Extrait à lire:

%%

Les fondements du christianisme reposent sur l’enseignement, la vie et la personne de Jésus, centre de la doctrine chrétienne. Jésus accomplit par sa parole et par ses gestes les promesses annoncées par les Écritures. En son temps, le caractère révolutionnaire de son message provoque une lecture renouvelée de la Bible hébraïque, consignée quelques décennies plus tard dans les Évangiles ; débuts d’une articulation difficile du « christianisme » avec le judaïsme dont il est issu.

La simplicité des termes ne saurait faire oublier pour autant l’étonnante diversité des voix fédérées sous le titre de « textes fondateurs », ni la longue aventure des Écritures qui, au cours de deux millénaires, n’ont cessé d’advenir dans de nouvelles langues, de se « perdre » et de se retrouver dans de nouvelles traductions.

%%

Consigne a:
Recopiez mot pour mot, dans son intégralité, le texte sur les fondements du christianisme.

Données fournies:
%%

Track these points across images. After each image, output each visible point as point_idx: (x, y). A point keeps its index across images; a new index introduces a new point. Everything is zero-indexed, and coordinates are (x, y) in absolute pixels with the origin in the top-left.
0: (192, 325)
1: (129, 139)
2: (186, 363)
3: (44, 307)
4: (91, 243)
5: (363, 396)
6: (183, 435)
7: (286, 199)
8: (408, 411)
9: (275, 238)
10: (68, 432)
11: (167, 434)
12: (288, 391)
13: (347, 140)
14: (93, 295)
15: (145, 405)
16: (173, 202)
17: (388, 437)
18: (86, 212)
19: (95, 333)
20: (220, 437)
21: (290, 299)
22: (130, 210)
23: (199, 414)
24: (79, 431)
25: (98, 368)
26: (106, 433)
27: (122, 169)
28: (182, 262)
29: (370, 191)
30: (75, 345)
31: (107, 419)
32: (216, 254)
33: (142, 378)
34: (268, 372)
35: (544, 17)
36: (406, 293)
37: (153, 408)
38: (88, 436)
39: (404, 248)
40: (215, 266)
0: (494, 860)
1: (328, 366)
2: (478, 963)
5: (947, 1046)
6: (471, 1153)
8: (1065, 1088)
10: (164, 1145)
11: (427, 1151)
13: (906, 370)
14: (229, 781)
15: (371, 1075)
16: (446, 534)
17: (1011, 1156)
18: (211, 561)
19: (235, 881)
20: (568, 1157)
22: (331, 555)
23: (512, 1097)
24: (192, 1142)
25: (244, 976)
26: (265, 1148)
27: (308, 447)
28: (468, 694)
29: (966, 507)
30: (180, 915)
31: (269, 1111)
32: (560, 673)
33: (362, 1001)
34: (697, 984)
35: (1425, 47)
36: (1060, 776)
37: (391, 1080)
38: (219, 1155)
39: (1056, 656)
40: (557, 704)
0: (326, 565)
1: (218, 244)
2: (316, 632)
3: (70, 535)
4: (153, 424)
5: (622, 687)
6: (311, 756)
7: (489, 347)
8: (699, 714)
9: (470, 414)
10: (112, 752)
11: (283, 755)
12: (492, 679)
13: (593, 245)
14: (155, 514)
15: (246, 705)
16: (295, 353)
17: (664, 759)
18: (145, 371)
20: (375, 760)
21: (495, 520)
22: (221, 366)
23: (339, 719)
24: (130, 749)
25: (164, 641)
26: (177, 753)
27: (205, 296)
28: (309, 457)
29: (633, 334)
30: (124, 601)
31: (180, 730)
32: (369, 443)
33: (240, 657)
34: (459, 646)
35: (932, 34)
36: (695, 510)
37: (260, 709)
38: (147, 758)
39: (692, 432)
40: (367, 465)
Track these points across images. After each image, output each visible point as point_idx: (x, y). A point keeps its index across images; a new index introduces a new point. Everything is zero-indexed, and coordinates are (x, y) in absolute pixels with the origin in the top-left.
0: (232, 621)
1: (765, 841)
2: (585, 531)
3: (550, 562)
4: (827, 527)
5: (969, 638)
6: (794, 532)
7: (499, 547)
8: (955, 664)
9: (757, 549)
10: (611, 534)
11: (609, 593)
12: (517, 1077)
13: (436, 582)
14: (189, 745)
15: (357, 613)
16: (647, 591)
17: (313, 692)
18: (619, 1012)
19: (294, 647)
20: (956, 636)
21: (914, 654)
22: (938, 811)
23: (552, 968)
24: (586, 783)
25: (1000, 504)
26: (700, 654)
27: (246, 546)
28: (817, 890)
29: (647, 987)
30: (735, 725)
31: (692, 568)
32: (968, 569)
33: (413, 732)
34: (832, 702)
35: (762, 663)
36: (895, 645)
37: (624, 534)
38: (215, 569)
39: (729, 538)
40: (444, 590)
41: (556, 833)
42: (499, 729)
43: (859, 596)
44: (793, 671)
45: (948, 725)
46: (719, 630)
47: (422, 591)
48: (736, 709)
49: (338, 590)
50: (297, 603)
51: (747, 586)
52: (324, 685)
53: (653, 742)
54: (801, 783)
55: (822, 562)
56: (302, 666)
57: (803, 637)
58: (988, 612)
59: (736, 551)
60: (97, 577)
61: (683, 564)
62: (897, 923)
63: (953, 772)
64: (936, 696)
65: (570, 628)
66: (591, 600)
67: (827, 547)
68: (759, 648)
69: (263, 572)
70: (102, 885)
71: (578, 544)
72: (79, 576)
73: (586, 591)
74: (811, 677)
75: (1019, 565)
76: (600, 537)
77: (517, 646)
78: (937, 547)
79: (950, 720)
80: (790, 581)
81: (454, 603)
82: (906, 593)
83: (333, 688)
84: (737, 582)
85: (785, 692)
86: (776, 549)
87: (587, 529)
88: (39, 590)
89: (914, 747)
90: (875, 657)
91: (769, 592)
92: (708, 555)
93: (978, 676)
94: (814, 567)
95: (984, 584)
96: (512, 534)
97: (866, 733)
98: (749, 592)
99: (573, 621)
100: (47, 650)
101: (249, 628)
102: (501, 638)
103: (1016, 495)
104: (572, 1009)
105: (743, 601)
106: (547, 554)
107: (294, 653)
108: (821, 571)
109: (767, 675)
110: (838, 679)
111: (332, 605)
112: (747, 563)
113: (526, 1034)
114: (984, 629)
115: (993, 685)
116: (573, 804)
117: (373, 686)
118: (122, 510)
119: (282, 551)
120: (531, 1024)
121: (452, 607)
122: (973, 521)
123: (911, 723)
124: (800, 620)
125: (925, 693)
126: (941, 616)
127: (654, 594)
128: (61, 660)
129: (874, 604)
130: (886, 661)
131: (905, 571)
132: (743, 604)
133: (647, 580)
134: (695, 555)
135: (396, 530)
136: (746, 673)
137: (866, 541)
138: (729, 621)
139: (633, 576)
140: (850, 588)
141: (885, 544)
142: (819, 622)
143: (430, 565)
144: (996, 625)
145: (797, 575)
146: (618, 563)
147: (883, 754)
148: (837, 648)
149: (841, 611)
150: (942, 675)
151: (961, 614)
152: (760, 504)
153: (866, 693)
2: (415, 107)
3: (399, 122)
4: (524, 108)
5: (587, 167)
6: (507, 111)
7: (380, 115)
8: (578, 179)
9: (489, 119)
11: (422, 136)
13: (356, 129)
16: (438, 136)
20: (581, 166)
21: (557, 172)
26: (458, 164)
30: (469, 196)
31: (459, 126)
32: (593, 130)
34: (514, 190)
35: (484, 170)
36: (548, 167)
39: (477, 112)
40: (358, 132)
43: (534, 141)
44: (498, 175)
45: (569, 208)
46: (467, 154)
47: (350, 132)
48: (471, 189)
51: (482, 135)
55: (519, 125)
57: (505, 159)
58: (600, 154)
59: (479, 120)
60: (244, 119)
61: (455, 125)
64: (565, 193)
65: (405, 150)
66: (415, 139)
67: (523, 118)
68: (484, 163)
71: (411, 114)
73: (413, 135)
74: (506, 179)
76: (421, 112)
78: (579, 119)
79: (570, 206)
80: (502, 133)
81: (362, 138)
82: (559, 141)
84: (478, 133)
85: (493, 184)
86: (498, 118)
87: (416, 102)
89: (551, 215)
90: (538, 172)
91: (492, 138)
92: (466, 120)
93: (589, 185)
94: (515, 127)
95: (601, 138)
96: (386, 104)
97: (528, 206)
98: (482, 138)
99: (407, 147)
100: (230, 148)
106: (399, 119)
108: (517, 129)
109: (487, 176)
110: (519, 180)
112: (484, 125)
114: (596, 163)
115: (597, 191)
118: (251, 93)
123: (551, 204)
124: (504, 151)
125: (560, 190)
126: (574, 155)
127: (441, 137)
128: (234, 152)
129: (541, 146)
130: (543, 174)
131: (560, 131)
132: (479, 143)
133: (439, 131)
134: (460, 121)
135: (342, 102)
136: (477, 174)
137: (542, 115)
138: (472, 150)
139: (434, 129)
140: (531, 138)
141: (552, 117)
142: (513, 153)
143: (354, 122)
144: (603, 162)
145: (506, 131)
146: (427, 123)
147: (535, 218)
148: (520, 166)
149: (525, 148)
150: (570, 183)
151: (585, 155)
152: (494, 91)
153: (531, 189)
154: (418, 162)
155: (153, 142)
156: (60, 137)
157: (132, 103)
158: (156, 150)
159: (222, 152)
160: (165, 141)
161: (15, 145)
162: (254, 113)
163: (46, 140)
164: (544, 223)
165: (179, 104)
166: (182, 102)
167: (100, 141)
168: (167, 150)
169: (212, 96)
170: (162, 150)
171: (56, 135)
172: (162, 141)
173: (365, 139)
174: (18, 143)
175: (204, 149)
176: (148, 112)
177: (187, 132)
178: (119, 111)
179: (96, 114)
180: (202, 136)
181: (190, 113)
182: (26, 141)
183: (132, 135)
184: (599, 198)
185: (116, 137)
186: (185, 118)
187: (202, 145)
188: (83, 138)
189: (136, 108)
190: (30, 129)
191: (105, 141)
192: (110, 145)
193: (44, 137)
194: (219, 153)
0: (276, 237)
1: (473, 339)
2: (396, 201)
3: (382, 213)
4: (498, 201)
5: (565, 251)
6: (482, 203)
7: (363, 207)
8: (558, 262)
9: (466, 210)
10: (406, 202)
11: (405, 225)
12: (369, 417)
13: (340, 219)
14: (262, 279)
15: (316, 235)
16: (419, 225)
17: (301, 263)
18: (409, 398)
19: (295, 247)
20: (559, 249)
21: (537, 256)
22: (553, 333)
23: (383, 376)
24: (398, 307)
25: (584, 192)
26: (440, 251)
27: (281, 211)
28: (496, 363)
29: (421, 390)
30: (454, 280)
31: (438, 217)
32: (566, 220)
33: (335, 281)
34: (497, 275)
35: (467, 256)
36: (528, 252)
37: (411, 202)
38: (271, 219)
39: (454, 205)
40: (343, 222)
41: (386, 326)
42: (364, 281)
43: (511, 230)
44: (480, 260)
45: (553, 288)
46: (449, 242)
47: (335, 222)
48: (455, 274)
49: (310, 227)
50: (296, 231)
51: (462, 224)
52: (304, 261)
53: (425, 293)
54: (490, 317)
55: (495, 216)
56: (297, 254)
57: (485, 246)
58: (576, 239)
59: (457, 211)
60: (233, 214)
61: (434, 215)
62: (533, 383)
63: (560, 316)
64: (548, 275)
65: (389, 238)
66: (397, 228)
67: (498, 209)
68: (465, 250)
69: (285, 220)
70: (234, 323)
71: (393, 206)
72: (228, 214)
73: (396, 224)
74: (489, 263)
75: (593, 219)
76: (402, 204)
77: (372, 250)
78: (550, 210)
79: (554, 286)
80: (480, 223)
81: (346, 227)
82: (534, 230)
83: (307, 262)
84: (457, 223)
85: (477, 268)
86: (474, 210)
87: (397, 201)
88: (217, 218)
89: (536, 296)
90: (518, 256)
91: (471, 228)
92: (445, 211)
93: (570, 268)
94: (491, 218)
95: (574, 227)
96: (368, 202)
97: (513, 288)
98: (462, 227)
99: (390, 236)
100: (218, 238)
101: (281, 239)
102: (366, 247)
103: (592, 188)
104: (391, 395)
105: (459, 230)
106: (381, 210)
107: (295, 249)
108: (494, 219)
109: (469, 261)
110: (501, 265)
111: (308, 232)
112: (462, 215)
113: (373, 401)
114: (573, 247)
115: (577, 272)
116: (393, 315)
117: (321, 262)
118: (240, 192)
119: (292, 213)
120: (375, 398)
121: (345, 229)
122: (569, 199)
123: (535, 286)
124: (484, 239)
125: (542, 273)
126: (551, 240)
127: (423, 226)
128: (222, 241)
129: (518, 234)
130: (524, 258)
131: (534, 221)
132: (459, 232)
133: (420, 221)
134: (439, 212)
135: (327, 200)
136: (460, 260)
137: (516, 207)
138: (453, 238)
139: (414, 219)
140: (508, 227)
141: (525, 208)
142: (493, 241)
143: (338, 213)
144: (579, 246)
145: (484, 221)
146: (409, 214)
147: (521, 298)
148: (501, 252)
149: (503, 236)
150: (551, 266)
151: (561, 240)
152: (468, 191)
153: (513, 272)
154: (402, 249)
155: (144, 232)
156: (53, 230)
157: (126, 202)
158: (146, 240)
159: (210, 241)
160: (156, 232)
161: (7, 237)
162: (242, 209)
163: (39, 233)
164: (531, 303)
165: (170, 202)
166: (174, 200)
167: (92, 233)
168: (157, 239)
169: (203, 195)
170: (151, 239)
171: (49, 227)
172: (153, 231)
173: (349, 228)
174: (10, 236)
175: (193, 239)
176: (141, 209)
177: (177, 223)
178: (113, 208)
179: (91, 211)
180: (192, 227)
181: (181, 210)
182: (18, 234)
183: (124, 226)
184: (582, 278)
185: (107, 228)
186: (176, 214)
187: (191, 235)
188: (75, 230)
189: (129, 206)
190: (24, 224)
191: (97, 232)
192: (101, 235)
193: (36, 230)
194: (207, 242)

%%

Consigne b:
Dans les entrées, répétez à l'identique les lignes qui vont de celle contenant « 154: (418, 162) » jusqu'à celle contenant « 173: (365, 139) », ces deux lignes comprises, et uniquement celles-là.

Résultat attendu a:
Les fondements du christianisme reposent sur l’enseignement, la vie et la personne de Jésus, centre de la doctrine chrétienne. Jésus accomplit par sa parole et par ses gestes les promesses annoncées par les Écritures. En son temps, le caractère révolutionnaire de son message provoque une lecture renouvelée de la Bible hébraïque, consignée quelques décennies plus tard dans les Évangiles ; débuts d’une articulation difficile du « christianisme » avec le judaïsme dont il est issu.

La simplicité des termes ne saurait faire oublier pour autant l’étonnante diversité des voix fédérées sous le titre de « textes fondateurs », ni la longue aventure des Écritures qui, au cours de deux millénaires, n’ont cessé d’advenir dans de nouvelles langues, de se « perdre » et de se retrouver dans de nouvelles traductions.

Résultat attendu b:
154: (418, 162)
155: (153, 142)
156: (60, 137)
157: (132, 103)
158: (156, 150)
159: (222, 152)
160: (165, 141)
161: (15, 145)
162: (254, 113)
163: (46, 140)
164: (544, 223)
165: (179, 104)
166: (182, 102)
167: (100, 141)
168: (167, 150)
169: (212, 96)
170: (162, 150)
171: (56, 135)
172: (162, 141)
173: (365, 139)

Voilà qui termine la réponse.